One solution is for GC to simply join the layout task before it begins execution. Or, similarly, to distinguish small collections—in which we ignore layout data structures—from large collections, in which case layout must be joined. This is probably good enough.

Painting

When layout finishes, it can perform a paint by building up what is now called a display tree—basically a list of rectangles to draw and their contents—and send this off to the display task. The display task is then charged with walking this tree, rasterizing its contents, and blitting the data to the screen. This process can be done in a very parallel way using rather simple techniques (blit any non-overlapping rectangles in parallel, etc). It can also use simple caching to avoid expensive rasterizations, as Gecko does today. In short, it seems fairly straightforward.

The plan

We hope to quickly build up a fairly rudimentary form of Servo based on this architecture. The layout algorithms themselves will probably be initially implemented in a sequential fashion. We can still get quite a lot of simple parallelism from various pieces of low-hanging fruit: selector matching, painting, etc. And we get quite a bit of pipeline parallelism and responsiveness by separating the various tasks. But eventually of course we hope to parallelize the layout pipeline itself.

One important point which bz raised is that sometimes the raw performance of layout is not terribly important—but it is important that the browser stay responsive. The fact that Gecko must do layout on the main thread harms responsiveness, something which we should be able to avoid.

A final note

One disappointing aspect of this plan is that the existing static data-race verification techniques are so inadequate to the problem. Actor-based solutions require total separation of the DOM trees, leading to unacceptable overhead. Simple parallelism like that offered by painting will likely never be analyzable by any simple static regimen: it would have to be able to reason about the fact that painting two rectangles which do not overlap is a commutative operation. The RCU-like plan would of course be very hard to statically analyze, though if you build something like that into your language as a base abstraction—as with the Concurrent Revisions work—that might work out well.

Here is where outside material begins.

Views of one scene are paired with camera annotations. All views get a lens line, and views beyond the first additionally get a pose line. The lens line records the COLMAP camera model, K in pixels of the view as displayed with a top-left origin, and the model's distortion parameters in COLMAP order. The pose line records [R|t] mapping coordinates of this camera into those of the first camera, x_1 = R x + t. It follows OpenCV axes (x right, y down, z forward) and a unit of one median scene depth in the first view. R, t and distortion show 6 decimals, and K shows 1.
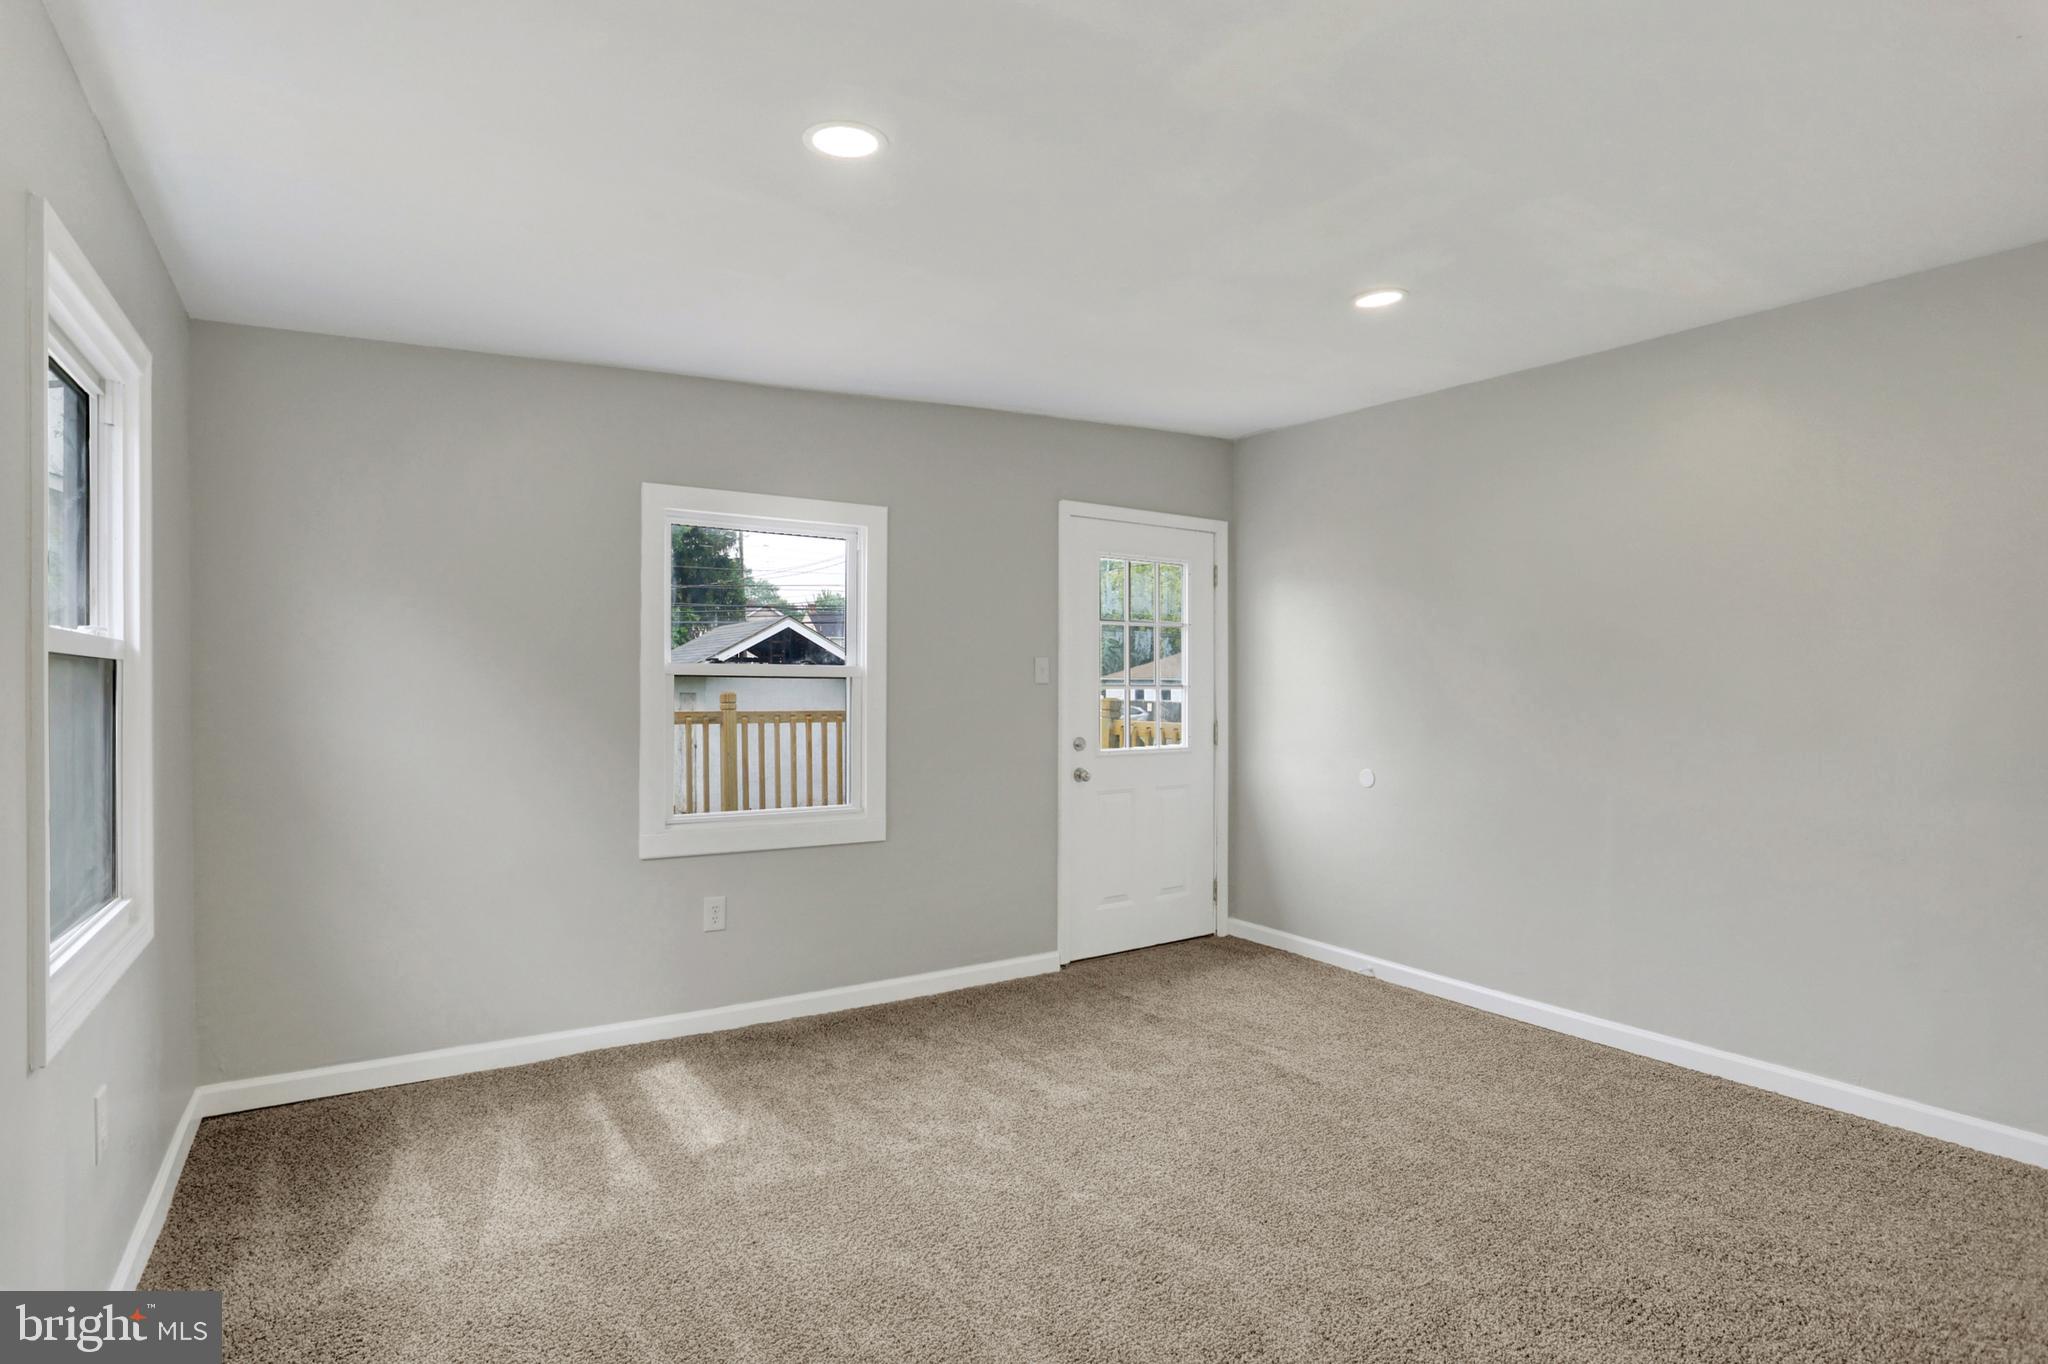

In general though I believe that a balanced approach to race detection is best: statically verify where you can, accept the limited use of dynamic schemes otherwise. And we should be able to statically verify simpler subproblems, for example, ensuring that layout only reads data that is reachable via the rd_ptr and that JS only writes to data reachable via the wr_ptr (this can be solved by a simple ADT which only grants access via one pointer or the other).